Mezzi presi di mira da sconosciuti che hanno costretto gli autisti a scendere. E’ successo vicino alla rotonda Panoramica, non lontano dall’ingresso della cava Sari. La rabbia del primo cittadino Langella Sale la tensione sul fronte dei rifiuti. In città e in provincia, dove si segnalano roghi dolosi. Una situazione difficile per la quale al momento non si intravedono sbocchi.

TERZIGNO, BRUCIATI 2 MEZZI – Due autocompattatori sono stati incendiati da alcuni sconosciuti nella notte. I mezzi sono stati presi di mira vicino alla rotonda Panoramica, non lontano dall’ingresso della cava Sari che sta ricevendo solo i rifiuti dei Comuni della zona vesuviana. I camion avevano già scaricato i rifiuti quando sono stati bloccati da alcuni sconosciuti. Bloccati i mezzi, hanno costretto gli autisti a scendere, cospargendo del liquido infiammabile. Subito dopo i teppisti si sono dati alla fuga. Uno dei camion proveniva da Massa di Somma e un altro da San Sebastiano al Vesuvio. Sulla vicenda sono subito scattate le indagini della polizia. Intanto le ‘Mamme vulcaniche’ hanno annunciato altre iniziative di protesta contro l’emergenza.

BOSCOREALE, ATTENTATO AL COMUNE – Ignoti hanno tentato di dare fuoco questa notte al portone della sede del Comune di Boscoreale. Due copertoni imbevuti di benzina sono stati posizionati davanti l’ingresso prinicpale del municipio e dati alle fiamme. Solo l’intervento di una pattuglia della polizia locale in transito per piazza Pace ha evitato danni più consistenti.L’episodio si è registrato alle 4.30 del mattino, lo stesso orario in cui in un raid vandalico ignoti hanno incendiato due autocompattatori. “Non possiamo più parlare di civile protesta – dice il sindaco Gennaro Langella – ora siamo al cospetto di delinquenti autentici. Pianificare l’incendio della casa comunale, la casa di tutti, non solo è offesa all’intera comunità ma a cnhe un chiaro gravissimo segnale dell’intenzioen di alzare la tensione. I miasmi generati dalla discarica non possono giustificare atti come questi che condanno fermamente”.

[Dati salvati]
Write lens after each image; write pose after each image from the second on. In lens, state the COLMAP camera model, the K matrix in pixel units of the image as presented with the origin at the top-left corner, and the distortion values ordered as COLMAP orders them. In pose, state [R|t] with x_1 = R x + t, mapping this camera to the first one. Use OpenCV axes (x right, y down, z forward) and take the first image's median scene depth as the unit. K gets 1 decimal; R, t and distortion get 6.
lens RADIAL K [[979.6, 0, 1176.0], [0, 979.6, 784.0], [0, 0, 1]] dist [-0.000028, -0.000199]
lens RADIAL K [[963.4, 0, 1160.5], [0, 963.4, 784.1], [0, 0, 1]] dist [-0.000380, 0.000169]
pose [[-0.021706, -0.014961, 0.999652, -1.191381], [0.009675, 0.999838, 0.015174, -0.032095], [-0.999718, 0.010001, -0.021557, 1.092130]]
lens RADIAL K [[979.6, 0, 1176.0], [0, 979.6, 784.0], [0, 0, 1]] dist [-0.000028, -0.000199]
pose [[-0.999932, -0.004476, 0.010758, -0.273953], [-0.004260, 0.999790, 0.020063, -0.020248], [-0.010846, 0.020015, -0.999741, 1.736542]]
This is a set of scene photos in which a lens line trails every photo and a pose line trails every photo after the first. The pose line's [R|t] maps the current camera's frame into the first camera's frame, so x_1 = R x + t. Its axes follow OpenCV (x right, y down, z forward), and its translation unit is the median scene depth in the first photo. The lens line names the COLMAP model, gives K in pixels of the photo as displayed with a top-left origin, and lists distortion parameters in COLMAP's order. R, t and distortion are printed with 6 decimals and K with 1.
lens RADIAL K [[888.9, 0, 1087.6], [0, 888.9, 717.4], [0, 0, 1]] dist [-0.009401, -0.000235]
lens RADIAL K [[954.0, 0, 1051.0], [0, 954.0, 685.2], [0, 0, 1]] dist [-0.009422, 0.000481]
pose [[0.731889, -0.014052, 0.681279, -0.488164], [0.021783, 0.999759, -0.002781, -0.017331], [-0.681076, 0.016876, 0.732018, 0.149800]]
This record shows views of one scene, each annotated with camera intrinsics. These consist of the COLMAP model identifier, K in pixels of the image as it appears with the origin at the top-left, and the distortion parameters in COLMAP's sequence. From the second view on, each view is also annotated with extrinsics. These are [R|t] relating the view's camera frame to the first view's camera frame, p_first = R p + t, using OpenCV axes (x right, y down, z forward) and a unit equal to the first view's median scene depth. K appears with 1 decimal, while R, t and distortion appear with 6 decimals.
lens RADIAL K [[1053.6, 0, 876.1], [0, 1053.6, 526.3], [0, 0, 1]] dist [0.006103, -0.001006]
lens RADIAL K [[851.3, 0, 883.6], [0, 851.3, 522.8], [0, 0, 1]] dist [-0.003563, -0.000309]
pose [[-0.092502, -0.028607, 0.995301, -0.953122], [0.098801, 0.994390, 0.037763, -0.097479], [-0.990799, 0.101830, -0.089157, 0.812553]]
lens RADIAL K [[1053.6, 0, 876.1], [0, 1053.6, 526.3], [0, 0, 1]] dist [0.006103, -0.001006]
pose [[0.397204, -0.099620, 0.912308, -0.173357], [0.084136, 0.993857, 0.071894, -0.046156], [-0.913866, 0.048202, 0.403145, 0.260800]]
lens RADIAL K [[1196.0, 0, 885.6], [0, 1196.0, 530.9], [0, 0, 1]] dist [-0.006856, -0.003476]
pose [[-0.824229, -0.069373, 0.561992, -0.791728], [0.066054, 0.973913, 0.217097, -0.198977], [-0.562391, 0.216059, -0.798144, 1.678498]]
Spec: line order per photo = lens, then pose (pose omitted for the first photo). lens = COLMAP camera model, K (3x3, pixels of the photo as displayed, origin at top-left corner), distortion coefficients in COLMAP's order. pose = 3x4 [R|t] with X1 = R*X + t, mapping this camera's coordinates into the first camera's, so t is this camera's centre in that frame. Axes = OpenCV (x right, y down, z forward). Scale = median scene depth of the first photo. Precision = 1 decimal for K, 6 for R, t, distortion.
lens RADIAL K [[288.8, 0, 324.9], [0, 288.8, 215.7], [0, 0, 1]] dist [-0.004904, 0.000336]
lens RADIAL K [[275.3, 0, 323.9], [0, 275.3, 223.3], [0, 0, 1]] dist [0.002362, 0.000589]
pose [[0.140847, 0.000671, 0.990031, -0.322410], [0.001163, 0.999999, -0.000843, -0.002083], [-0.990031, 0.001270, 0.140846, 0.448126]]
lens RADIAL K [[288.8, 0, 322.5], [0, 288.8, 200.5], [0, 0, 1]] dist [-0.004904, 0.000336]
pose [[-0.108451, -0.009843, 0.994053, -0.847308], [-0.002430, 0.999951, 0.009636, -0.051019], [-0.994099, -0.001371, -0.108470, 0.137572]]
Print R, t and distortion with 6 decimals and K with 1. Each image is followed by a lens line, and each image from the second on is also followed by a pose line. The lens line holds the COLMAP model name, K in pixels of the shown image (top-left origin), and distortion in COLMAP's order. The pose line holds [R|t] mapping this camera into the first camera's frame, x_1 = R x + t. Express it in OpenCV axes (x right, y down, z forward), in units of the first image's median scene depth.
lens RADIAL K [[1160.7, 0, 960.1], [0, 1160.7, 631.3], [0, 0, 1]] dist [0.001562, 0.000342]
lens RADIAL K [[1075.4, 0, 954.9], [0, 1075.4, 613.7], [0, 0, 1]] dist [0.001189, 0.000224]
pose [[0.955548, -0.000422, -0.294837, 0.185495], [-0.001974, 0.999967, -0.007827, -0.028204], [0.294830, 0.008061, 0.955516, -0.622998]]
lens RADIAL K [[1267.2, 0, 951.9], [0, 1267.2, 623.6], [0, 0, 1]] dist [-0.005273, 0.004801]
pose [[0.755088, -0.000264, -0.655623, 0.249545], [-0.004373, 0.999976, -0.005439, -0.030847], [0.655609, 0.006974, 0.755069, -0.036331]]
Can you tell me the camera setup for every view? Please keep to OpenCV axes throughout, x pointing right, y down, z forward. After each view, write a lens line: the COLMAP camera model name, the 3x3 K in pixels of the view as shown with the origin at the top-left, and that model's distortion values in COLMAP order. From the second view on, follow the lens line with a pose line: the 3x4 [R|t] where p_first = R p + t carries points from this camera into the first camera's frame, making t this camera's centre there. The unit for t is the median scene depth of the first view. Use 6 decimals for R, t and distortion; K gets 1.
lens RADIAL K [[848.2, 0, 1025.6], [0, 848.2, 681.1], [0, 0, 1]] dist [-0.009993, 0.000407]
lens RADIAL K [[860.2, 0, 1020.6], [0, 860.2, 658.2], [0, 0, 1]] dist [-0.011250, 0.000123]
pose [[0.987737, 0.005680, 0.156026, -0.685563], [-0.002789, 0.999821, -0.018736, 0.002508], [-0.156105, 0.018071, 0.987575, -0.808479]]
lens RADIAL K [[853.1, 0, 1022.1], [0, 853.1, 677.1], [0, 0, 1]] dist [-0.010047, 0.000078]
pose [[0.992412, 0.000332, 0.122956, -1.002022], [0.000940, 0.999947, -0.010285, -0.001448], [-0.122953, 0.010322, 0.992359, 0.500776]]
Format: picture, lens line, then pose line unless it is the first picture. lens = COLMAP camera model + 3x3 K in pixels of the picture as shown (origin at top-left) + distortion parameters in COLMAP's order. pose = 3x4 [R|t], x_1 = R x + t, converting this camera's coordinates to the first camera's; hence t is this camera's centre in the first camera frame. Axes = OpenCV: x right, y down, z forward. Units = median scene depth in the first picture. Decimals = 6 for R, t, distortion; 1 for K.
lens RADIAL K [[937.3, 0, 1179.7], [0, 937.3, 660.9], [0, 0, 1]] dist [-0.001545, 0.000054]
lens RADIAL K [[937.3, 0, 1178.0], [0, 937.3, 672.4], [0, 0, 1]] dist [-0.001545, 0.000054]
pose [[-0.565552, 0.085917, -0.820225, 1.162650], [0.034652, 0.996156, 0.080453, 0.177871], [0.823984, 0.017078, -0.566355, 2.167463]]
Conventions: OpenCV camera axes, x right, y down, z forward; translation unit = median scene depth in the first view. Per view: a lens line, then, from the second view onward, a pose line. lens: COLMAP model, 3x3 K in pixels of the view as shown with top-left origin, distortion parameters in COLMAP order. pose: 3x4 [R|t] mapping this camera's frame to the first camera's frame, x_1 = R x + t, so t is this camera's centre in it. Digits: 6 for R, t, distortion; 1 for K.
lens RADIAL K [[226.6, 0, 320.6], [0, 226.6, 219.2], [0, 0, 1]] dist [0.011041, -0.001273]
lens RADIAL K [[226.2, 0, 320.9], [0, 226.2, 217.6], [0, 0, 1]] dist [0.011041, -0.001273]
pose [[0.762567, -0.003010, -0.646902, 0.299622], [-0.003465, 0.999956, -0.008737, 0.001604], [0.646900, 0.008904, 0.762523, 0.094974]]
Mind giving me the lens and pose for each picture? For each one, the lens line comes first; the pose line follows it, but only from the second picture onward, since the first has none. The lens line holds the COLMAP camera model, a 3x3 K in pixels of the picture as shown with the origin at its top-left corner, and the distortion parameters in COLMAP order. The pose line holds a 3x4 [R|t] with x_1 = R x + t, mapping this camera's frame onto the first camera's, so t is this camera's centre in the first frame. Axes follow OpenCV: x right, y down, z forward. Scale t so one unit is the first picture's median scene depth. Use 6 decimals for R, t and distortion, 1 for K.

ELENCO COMPITI:
1. Rispondi a queste domande sull'articolo sui rifiuti:
(a) Da quali due Comuni venivano i camion incendiati?
(b) A che ora è successo il fatto davanti al Comune di Boscoreale?
(c) Chi ha annunciato altre iniziative di protesta contro l'emergenza?
2. Prosegui l'articolo sui rifiuti dal punto in cui si ferma.

RISPOSTE:
1.
(a) Da Massa di Somma e da San Sebastiano al Vesuvio.
(b) Alle 4.30 del mattino.
(c) Le "Mamme vulcaniche".

2.
A NAPOLI SOS DALL’ASSESSORE – A Napoli la situazione sul fronte rifiuti “resta grave”, a terra ci sono 1700 tonnellate, la stessa quantità di ieri. Lo dice l’assessore all’Igiene urbana del Comune di Napoli, Paolo Giacomelli, preoccupato per la situazione della città nel giorno dell’Immacolata e in vista del prossimo Natale. “La situazione è grave – dice Giacomelli – perchè non vedo soluzioni per i prossimi giorni. Bisogna intervenire assolutamente per Napoli e per la sua provincia, agendo in maniera radicale sui luoghi di conferimento” anche per scongiurare un peggioramento ulteriore in vista delle feste natalizie.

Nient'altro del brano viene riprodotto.